Minister Kuipers received strong criticism when he said that with 3G the reproduction number, which shows how quickly the virus is spreading, can be reduced by 15 percent. Was he indeed wrong?
Kolen: “It is true that it can have an effect of up to 15 percent. But in our study, we calculated with 3G in all locations, including work, except at home or school. That is much more ambitious than how it is applied by the government at the time – and still is.”
Bootsma: “So that 15 percent is probably far too much. But suppose it is 5 percent. That seems like a small amount, but it takes an average of only 3.5 days before a new generation of infections is present. Then you have that 5 percent reduction every 3.5 days and that adds up. That can save more than 30 percent in a month. That won’t stop the epidemic, but instead of 100,000 people being contagious at the same time, it will become 60,000. And that might just make the difference between trains that do or do not run and hospitals that do or do not have enough staff.”
The petition from Undistributed Open states: the effect on healthcare and the spread of the virus is now very limited.
Mouter: “The manifesto says nothing about vulnerable people. If you let all measures go in one go, you might get a huge peak and it will be a difficult time for vulnerable people if they don’t dare to go to places where the corona pass was previously mandatory.”
Kolen: “The question is: do you dare to let go of everything at once or do you want to do it in a phased manner to offer people some protection? The advantages of the corona ticket are much less clear to Omikron than last year. The risk is shifting from overload of care to disruption in society. There is a breakdown because many people are ill, and services threaten to come to a standstill. Whether you want to prevent that is pre-eminently a political consideration.”
2G seems to have died an early death politically. Could it still be of use?
Bootsma: “2G works if there is a big difference in susceptibility between the group you exclude (unvaccinated) and not excluded (vaccinated). That difference is very limited by Omikron. But if a new variant is introduced, and you can boost with a vaccine that significantly increases immunity, that difference can still be increased and 2G is effective. Then you have to think about whether that is proportional.”
Also read this article: Shorter validity and crumbling support for the corona pass
Do you call on politicians to keep the corona pass in the toolbox, as the cabinet would like?
Kolen: “From a crisis management point of view, it is rather naive to think: if I rule it out now, that measure will never be on the table again. There may of course be a situation in which it will play again, or it will be imported abroad. We do not say: take that 2G measure. But do: think about it in advance, to avoid being mugged.”

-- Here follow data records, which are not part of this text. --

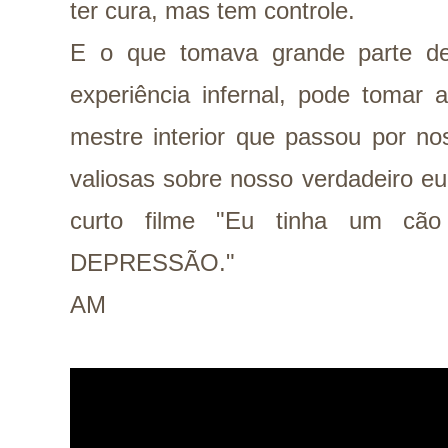
ter cura, mas tem controle.
E o que tomava grande parte d
experiência infernal, pode tomar
mestre interior que passou por no
valiosas sobre nosso verdadeiro eu
curto filme "Eu tinha um cã
DEPRESSÃO."
AM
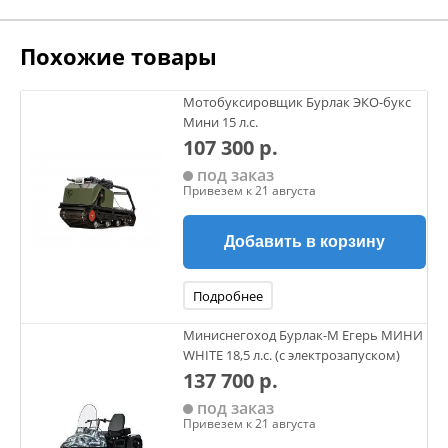
На модуле установлено полутора местное сиденье
Похожие товары
снегоходного типа. Также для данной модели доступен
полный список дополнительных опций, куда входят
реверс, тормоз, эл.запуск, подогрев ручек руля и курка
Мотобуксировщик Бурлак ЭКО-букс
газа.
Мини 15 л.с.
107 300 р.
Мотобуксировщик Егерь – ОПТИ сочетает в себе
под заказ
бюджетную стоимость Бурлака ОПТИ и богатый
Привезем к 21 августа
функционал миниснегохода Егерь, что выгодно отличает
данную модель от всех имеющихся на рынке аналогов.
Добавить в корзину
Подробнее
Миниснегоход Бурлак-М Егерь МИНИ
WHITE 18,5 л.с. (с электрозапуском)
137 700 р.
под заказ
Привезем к 21 августа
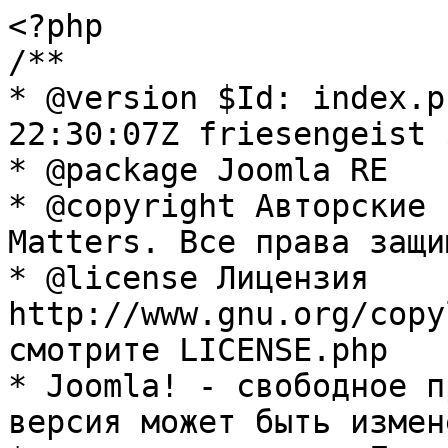
<?php

/**

* @version $Id: index.p
22:30:07Z friesengeist $
* @package Joomla RE

* @copyright Авторские 
Matters. Все права защи
* @license Лицензия 
http://www.gnu.org/copy
смотрите LICENSE.php

* Joomla! - свободное п
версия может быть измене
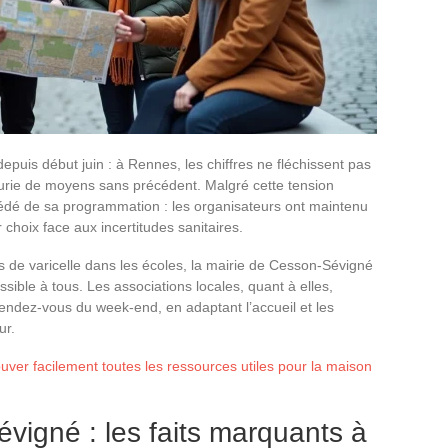
uis début juin : à Rennes, les chiffres ne fléchissent pas
urie de moyens sans précédent. Malgré cette tension
cédé de sa programmation : les organisateurs ont maintenu
 choix face aux incertitudes sanitaires.
 de varicelle dans les écoles, la mairie de Cesson-Sévigné
ble à tous. Les associations locales, quant à elles,
rendez-vous du week-end, en adaptant l’accueil et les
ur.
er facilement toutes les ressources utiles pour la maison
igné : les faits marquants à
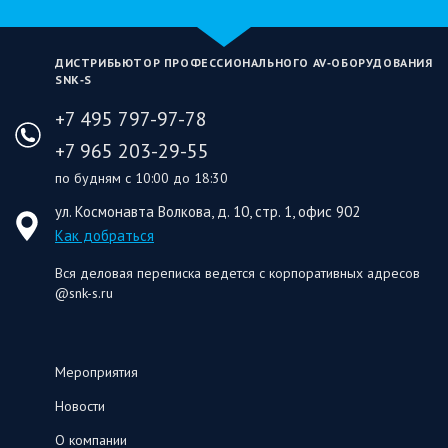
ДИСТРИБЬЮТОР ПРОФЕССИОНАЛЬНОГО AV‑ОБОРУДОВАНИЯ
SNK‑S
+7 495 797-97-78
+7 965 203-29-55
по будням с 10:00 до 18:30
ул. Космонавта Волкова, д. 10, стр. 1, офис 902
Как добраться
Вся деловая переписка ведется с корпоративных адресов
@snk-s.ru
Мероприятия
Новости
О компании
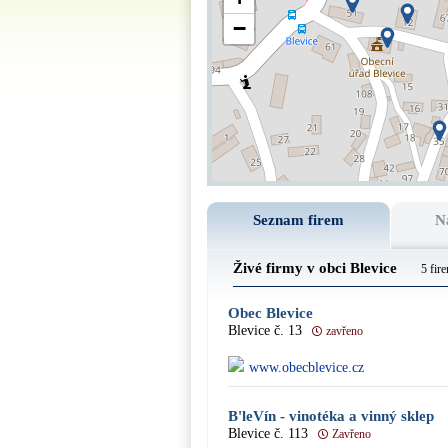
−
Seznam firem
N
Živé firmy v obci Blevice
5 fir
Obec Blevice
Blevice č. 13
zavřeno
www.obecblevice.cz
B'leVín - vinotéka a vinný sklep
Blevice č. 113
Zavřeno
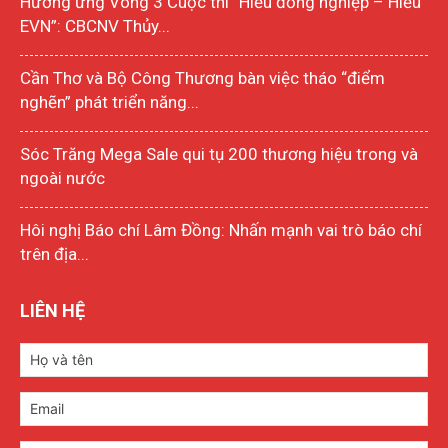
Hưởng ứng Vòng 3 Cuộc thi “Hiểu đồng nghiệp – Hiểu
EVN”: CBCNV Thủy...
Cần Thơ và Bộ Công Thương bàn việc tháo “điểm
nghẽn” phát triển năng...
Sóc Trăng Mega Sale qui tụ 200 thương hiệu trong và
ngoài nước
Hôi nghị Báo chí Lâm Đồng: Nhấn mạnh vai trò báo chí
trên địa...
LIÊN HỆ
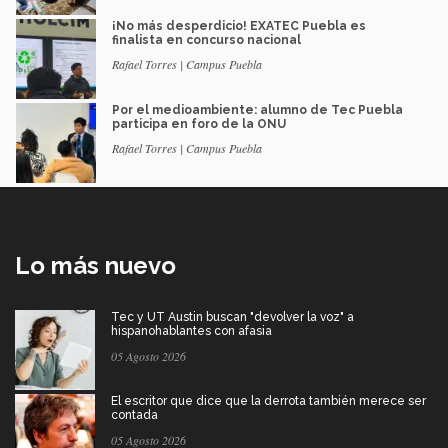
¡No más desperdicio! EXATEC Puebla es
finalista en concurso nacional
Rafael Torres | Campus Puebla
Por el medioambiente: alumno de Tec Puebla
participa en foro de la ONU
Rafael Torres | Campus Puebla
Lo más nuevo
Tec y UT Austin buscan "devolver la voz" a
hispanohablantes con afasia
05 Agosto 2026
El escritor que dice que la derrota también merece ser
contada
05 Agosto 2026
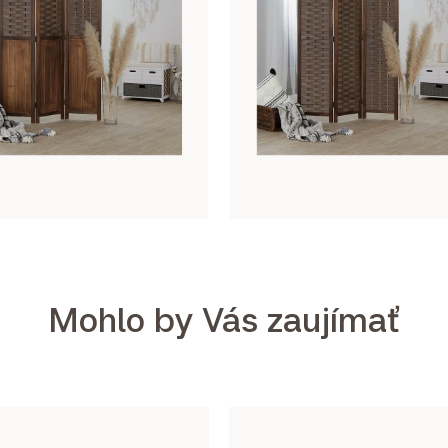
Mohlo by Vás zaujímať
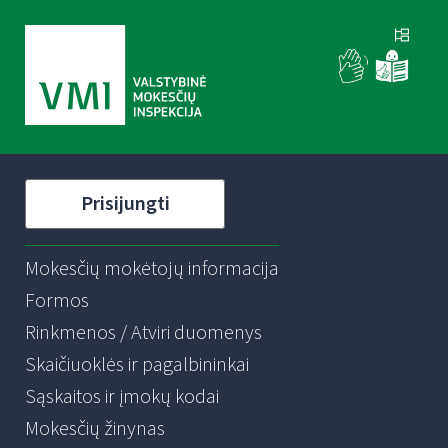
Prisijungti
Mokesčių mokėtojų informacija
Formos
Rinkmenos / Atviri duomenys
Skaičiuoklės ir pagalbininkai
Sąskaitos ir įmokų kodai
Mokesčių žinynas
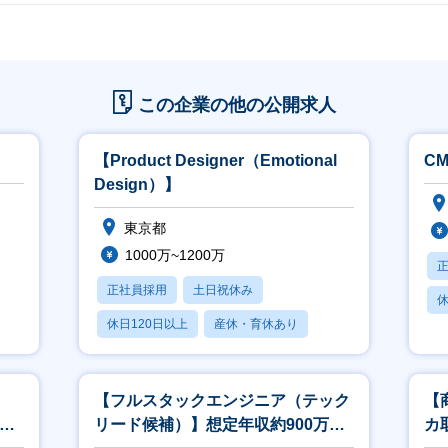
を大事にしています。
スピード重視でまずトライすることが賞賛される
ってみないと始まらないスタンスが重要視されており、仮説検証を細かく繰
。
この企業の他の公開求人
肩書きに縛られないフラットな組織
内の中で肩書き等はほぼなく「あくまで役割」と認識されており、良い意味
【Product Designer（Emotional
C
い環境を大切にしています。
Design）】
東京都
1000万~1200万
正社員採用
土日祝休み
休
休日120日以上
産休・育休あり
賞与あり
【フルスタックエンジニア（テック
【
リード候補）】想定年収約900万〜
カ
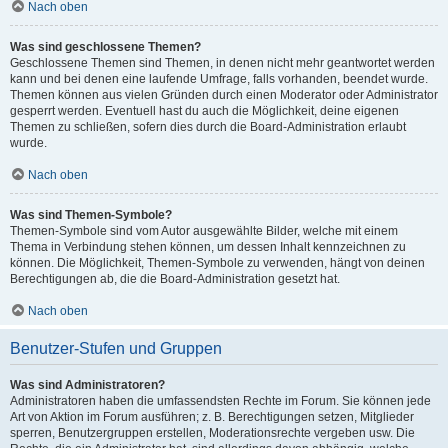
Nach oben
Was sind geschlossene Themen?
Geschlossene Themen sind Themen, in denen nicht mehr geantwortet werden
kann und bei denen eine laufende Umfrage, falls vorhanden, beendet wurde.
Themen können aus vielen Gründen durch einen Moderator oder Administrator
gesperrt werden. Eventuell hast du auch die Möglichkeit, deine eigenen
Themen zu schließen, sofern dies durch die Board-Administration erlaubt
wurde.
Nach oben
Was sind Themen-Symbole?
Themen-Symbole sind vom Autor ausgewählte Bilder, welche mit einem
Thema in Verbindung stehen können, um dessen Inhalt kennzeichnen zu
können. Die Möglichkeit, Themen-Symbole zu verwenden, hängt von deinen
Berechtigungen ab, die die Board-Administration gesetzt hat.
Nach oben
Benutzer-Stufen und Gruppen
Was sind Administratoren?
Administratoren haben die umfassendsten Rechte im Forum. Sie können jede
Art von Aktion im Forum ausführen; z. B. Berechtigungen setzen, Mitglieder
sperren, Benutzergruppen erstellen, Moderationsrechte vergeben usw. Die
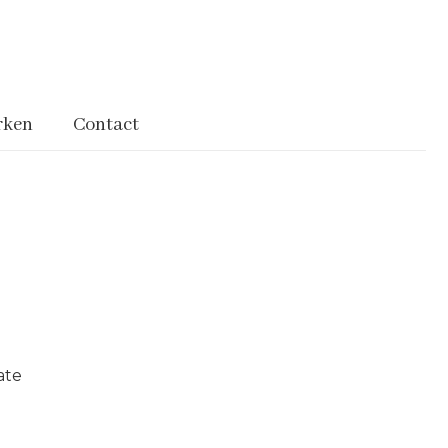
rken
Contact
ate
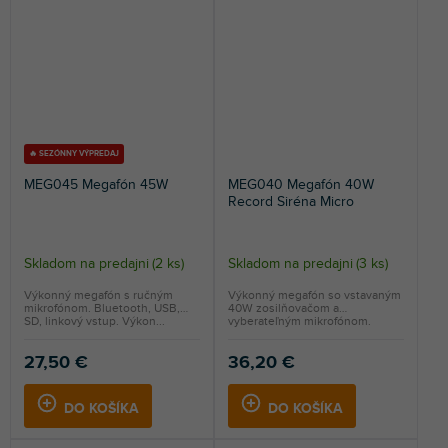
🔥 SEZÓNNY VÝPREDAJ
MEG045 Megafón 45W
MEG040 Megafón 40W
Record Siréna Micro
Skladom na predajni
(
2 ks
)
Skladom na predajni
(
3 ks
)
Výkonný megafón s ručným
Výkonný megafón so vstavaným
mikrofónom. Bluetooth, USB,
40W zosilňovačom a
SD, linkový vstup. Výkon...
vyberateľným mikrofónom.
27,50 €
36,20 €
DO KOŠÍKA
DO KOŠÍKA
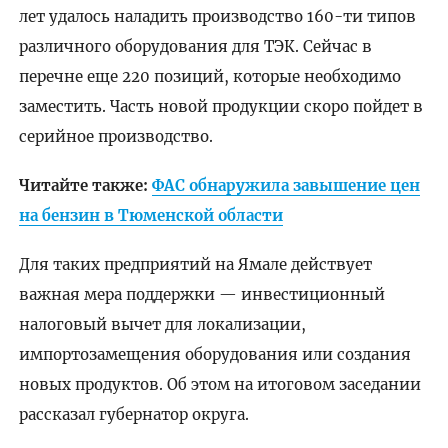
лет удалось наладить производство 160-ти типов
различного оборудования для ТЭК. Сейчас в
перечне еще 220 позиций, которые необходимо
заместить. Часть новой продукции скоро пойдет в
серийное производство.
Читайте также:
ФАС обнаружила завышение цен
на бензин в Тюменской области
Для таких предприятий на Ямале действует
важная мера поддержки — инвестиционный
налоговый вычет для локализации,
импортозамещения оборудования или создания
новых продуктов. Об этом на итоговом заседании
рассказал губернатор округа.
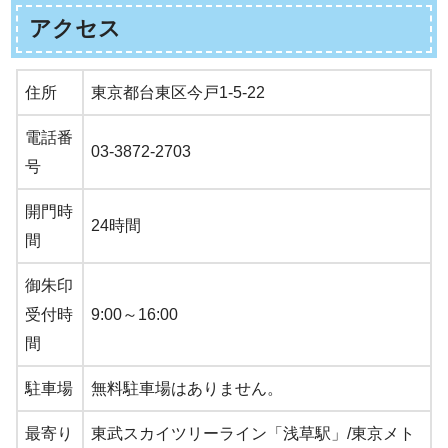
アクセス
住所
東京都台東区今戸1-5-22
電話番
03-3872-2703
号
開門時
24時間
間
御朱印
受付時
9:00～16:00
間
駐車場
無料駐車場はありません。
最寄り
東武スカイツリーライン「浅草駅」/東京メト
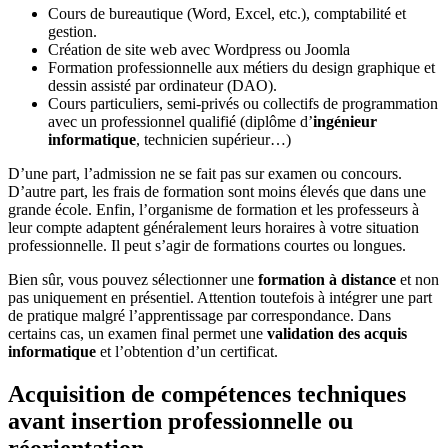
Cours de bureautique (Word, Excel, etc.), comptabilité et
gestion.
Création de site web avec Wordpress ou Joomla
Formation professionnelle aux métiers du design graphique et
dessin assisté par ordinateur (DAO).
Cours particuliers, semi-privés ou collectifs de programmation
avec un professionnel qualifié (diplôme d’
ingénieur
informatique
, technicien supérieur…)
D’une part, l’admission ne se fait pas sur examen ou concours.
D’autre part, les frais de formation sont moins élevés que dans une
grande école. Enfin, l’organisme de formation et les professeurs à
leur compte adaptent généralement leurs horaires à votre situation
professionnelle. Il peut s’agir de formations courtes ou longues.
Bien sûr, vous pouvez sélectionner une
formation à distance
et non
pas uniquement en présentiel. Attention toutefois à intégrer une part
de pratique malgré l’apprentissage par correspondance. Dans
certains cas, un examen final permet une
validation des acquis
informatique
et l’obtention d’un certificat.
Acquisition de compétences techniques
avant insertion professionnelle ou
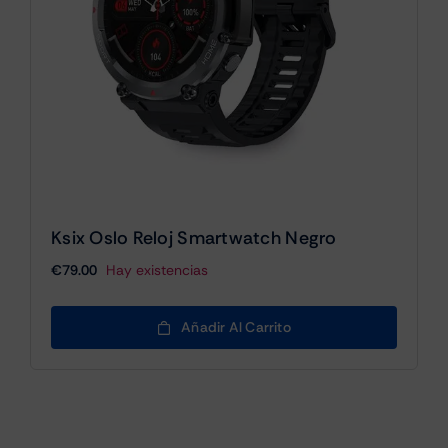
Ksix Oslo Reloj Smartwatch Negro
€
79.00
Hay existencias
Añadir Al Carrito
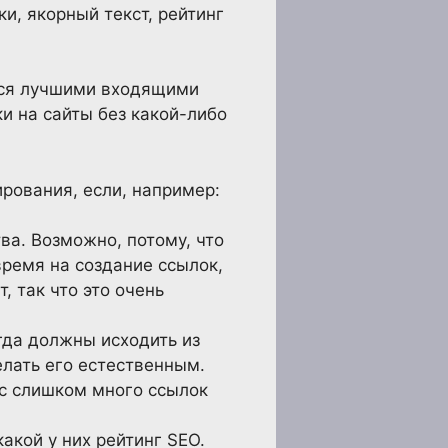
ки, якорный текст, рейтинг
ются лучшими входящими
и на сайты без какой-либо
рования, если, например:
ва. Возможно, потому, что
время на создание ссылок,
, так что это очень
гда должны исходить из
елать его естественным.
ас слишком много ссылок
акой у них рейтинг SEO.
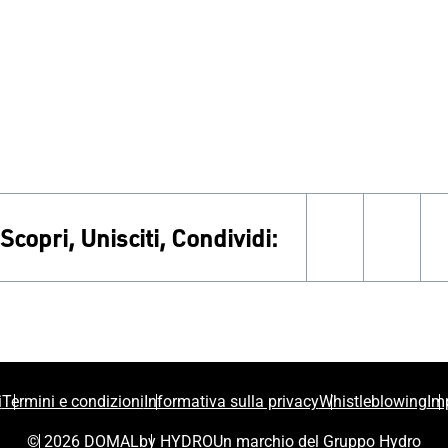
Scopri, Unisciti, Condividi:
facebook
inst
i
Termini e condizioni
Informativa sulla privacy
Whistleblowing
Im
© 2026 DOMAL
by HYDRO
Un marchio del Gruppo Hydro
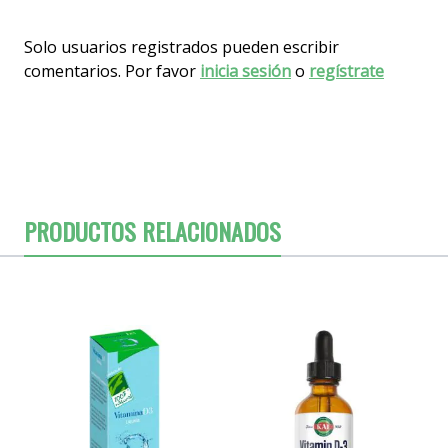
Solo usuarios registrados pueden escribir
comentarios. Por favor
inicia sesión
o
regístrate
PRODUCTOS RELACIONADOS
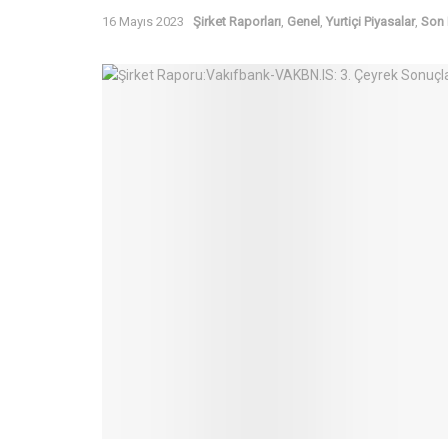
16 Mayıs 2023
Şirket Raporları
,
Genel
,
Yurtiçi Piyasalar
,
Son 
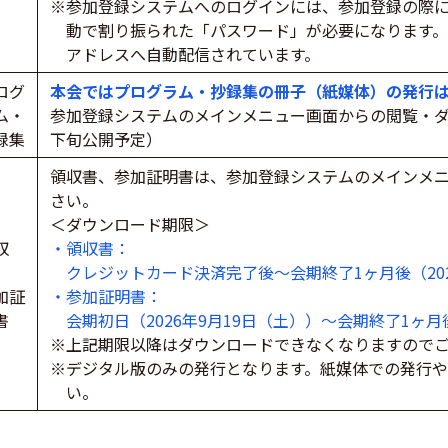
※参加登録システムへのログインには、参加登録の際に
動で割り振られた「パスワード」が必要になります
アドレスへ自動配信されています。
ログ
本会ではプログラム・抄録集の冊子（紙媒体）の発行
ム・
参加登録システムのメインメニュー画面からの閲覧・ダウ
録集
下旬公開予定）
領収書、参加証明書は、参加登録システムのメインメ
さい。
＜ダウンロード期限＞
収
・領収書：
、
クレジットカード決済完了後～会期終了1ヶ月後（202
加証
・参加証明書：
書
会期初日（2026年9月19日（土））～会期終了1ヶ月後
※上記期限以降はダウンロードできなくなりますので
※デジタル版のみの発行となります。紙媒体での発行
い。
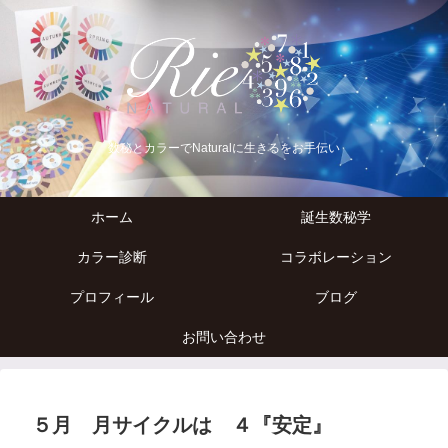
数秘とカラーでNaturalに生きるをお手伝い
ホーム
誕生数秘学
カラー診断
コラボレーション
プロフィール
ブログ
お問い合わせ
５月 月サイクルは ４『安定』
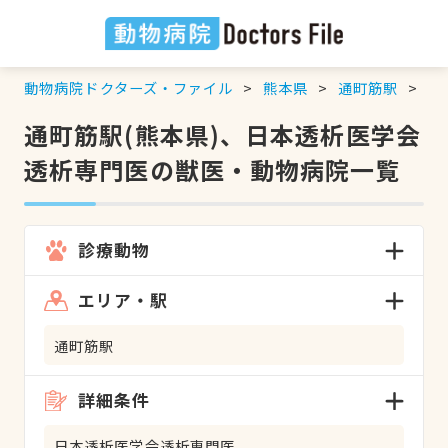
動物病院ドクターズ・ファイル
熊本県
通町筋駅
日
通町筋駅(熊本県)、日本透析医学会
透析専門医の獣医・動物病院一覧
診療動物
エリア・駅
通町筋駅
詳細条件
日本透析医学会透析専門医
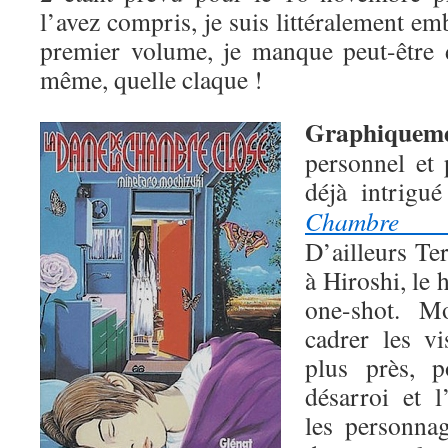
l’avez compris, je suis littéralement em
premier volume, je manque peut-être 
même, quelle claque !
Graphiquem
personnel et 
déjà intrigu
Chambre c
D’ailleurs T
à Hiroshi, le
one-shot. M
cadrer les v
plus près, 
désarroi et 
les personnag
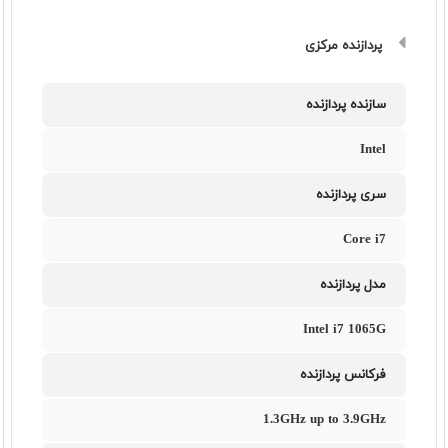
پردازنده مرکزی
سازنده پردازنده
Intel
سری پردازنده
Core i7
مدل پردازنده
Intel i7 1065G
فرکانس پردازنده
1.3GHz up to 3.9GHz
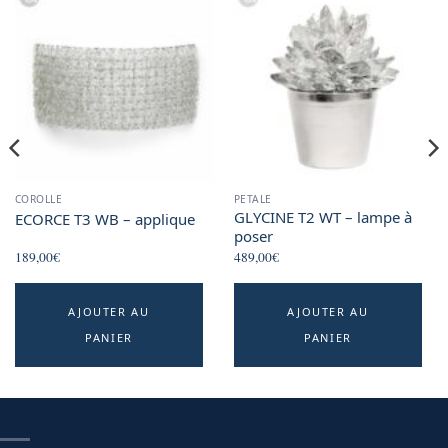
COROLLE
PETALE
GLYCINE T2 WT – lampe à
ECORCE T3 WB – applique
poser
189,00
€
489,00
€
This
AJOUTER AU
AJOUTER AU
product
PANIER
PANIER
has
multiple
variants.
The
options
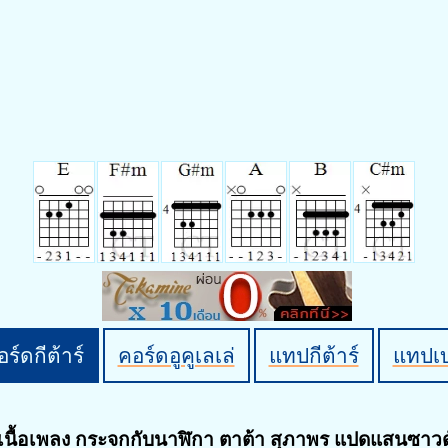
ร์ดกีต้าร์
คอร์ดอูคูเลเล่
แทปกีต้าร์
แทปเ
เนื้อเพลง กระจกกับนาฬิกา ตาต้า สุภาพร แปดแสนซาวด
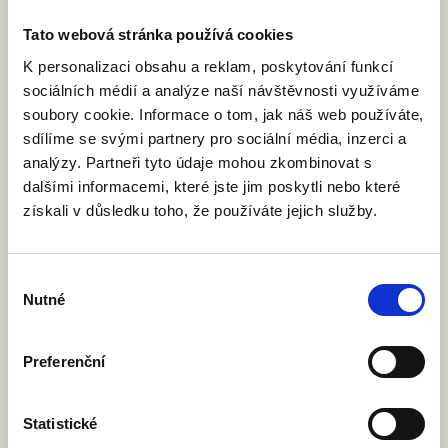
Jméno a příjmení:
Tato webová stránka používá cookies
K personalizaci obsahu a reklam, poskytování funkcí
Váš email:
sociálních médií a analýze naší návštěvnosti využíváme
soubory cookie. Informace o tom, jak náš web používáte,
sdílíme se svými partnery pro sociální média, inzerci a
Kde žijete?
:
analýzy. Partneři tyto údaje mohou zkombinovat s
(město, PSČ)
dalšími informacemi, které jste jim poskytli nebo které
získali v důsledku toho, že používáte jejich služby.
Přijdu s doprovodem.
Výběr
Nutné
souhlasu
Souhlasím se zpracováním osobních údajů podle
zákona č. 101/2000 Sb.
Přečíst
Preferenční
Statistické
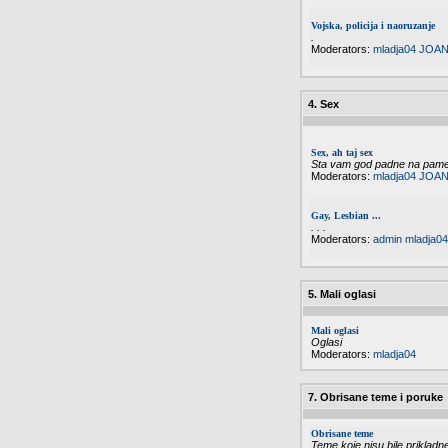
Vojska, policija i naoruzanje
.
Moderators:
mladja04
JOAN
4. Sex
Sex, ah taj sex
Sta vam god padne na pamet 
Moderators:
mladja04
JOAN
Gay, Lesbian ...
. . .
Moderators:
admin
mladja04
5. Mali oglasi
Mali oglasi
Oglasi
Moderators:
mladja04
7. Obrisane teme i poruke
Obrisane teme
Teme koje nisu bile priklad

Bootsma: „The question is whether you want to exclude a measure because it does not work now. Spreading salt doesn’t make much sense now, and it all has negative effects on the environment. Then you can say: let’s never sprinkle salt again, but I would say: wait until it freezes.”
Mouter: “If we can look to the future with more peace of mind in a few weeks, that is the time to consider: what is a reasonable measure in which scenario?”
In the short term, the cabinet wants to introduce 1G – everyone must test it – at events such as carnival. Good idea?
Bootsma: “It will not have a major effect on society, as the number of locations to which it applies is too small. But it is more than symbolic politics, it does have an effect on the transmission you expect in those locations. You take out the most contagious people, which in any case leads to less transmission.
Mouter: “The individual risk decreases, the chance that you will become infected during carnival is lower. People can go there more safely, that can of course be an argument.”